搜索对象数组的JavaScript函数返回undefined而不是object

Question

I'm working on a function that searches an array filled with objects (each one has strings, numbers, etc...).

My function

function findPlayer(array, playerToFind){
$.each(array, function(index, el) {
    console.log(el);
    if(el.user_id === playerToFind){
        return el;
    }
}); }

I'm calling it like this (when a button is clicked) I've already checked that $(this).text contains the string value I want. That string is somewhere in the arrayWithData and I want the full object.

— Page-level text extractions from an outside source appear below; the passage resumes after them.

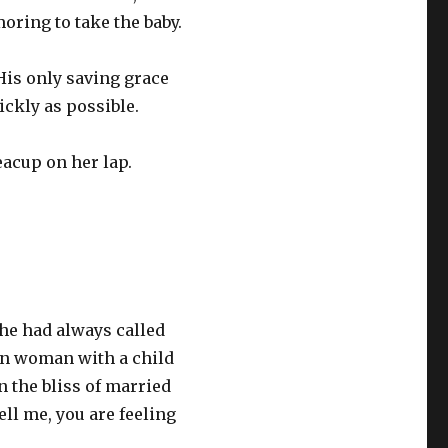
moring to take the baby.
His only saving grace
ickly as possible.
teacup on her lap.
she had always called
own woman with a child
n the bliss of married
ell me, you are feeling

var player = findPlayer(arrayWithData,$(this).text());
    console.log(player);

But "undefined" is returned. Why? Thanks in advance.

Answer 1

Because findPlayer is calling .each() and the return statement is in the callback you pass to .each() , you're only returning from the callback, not the original function.

Remember, you're passing the callback to jQuery, and jQuery is invoking it for you on every iteration, which means jQuery internally is receiving the value from your return statement.

Since you're abstracting the search operation behind the findPlayer anyway, I'd ditch .each() and just use a regular loop.

function findPlayer(array, playerToFind){
    for (var i=0; i < array.length; i++)
        if(array[i].user_id === playerToFind)
            return array[i];
}

Will be faster this way too.

---

Note that in ECMAScript 6, you'll be able to use the .find() method.

function findPlayer(array, playerToFind){
    return array.find(function(el) {
        return el.user_id === playerToFind;
    });
}

Both of these solutions have the advantage of both being native and short circuiting the loop.

Answer 2

findPlayer returns undefined because you don't have it returning any value.

You could modify the function to be closer to this:

function findPlayer(array, playerToFind) {
  var foundPlayer;

  $.each(array, function(index, el) {
      if (el.user_id === playerToFind) {
        foundPlayer = el;
        return false;
      }
  }); 

  return foundPlayer;
}

Personally I probably wouldn't do this, instead I'd either just simply iterate with a for loop, or use something like lodash/underscore's find method.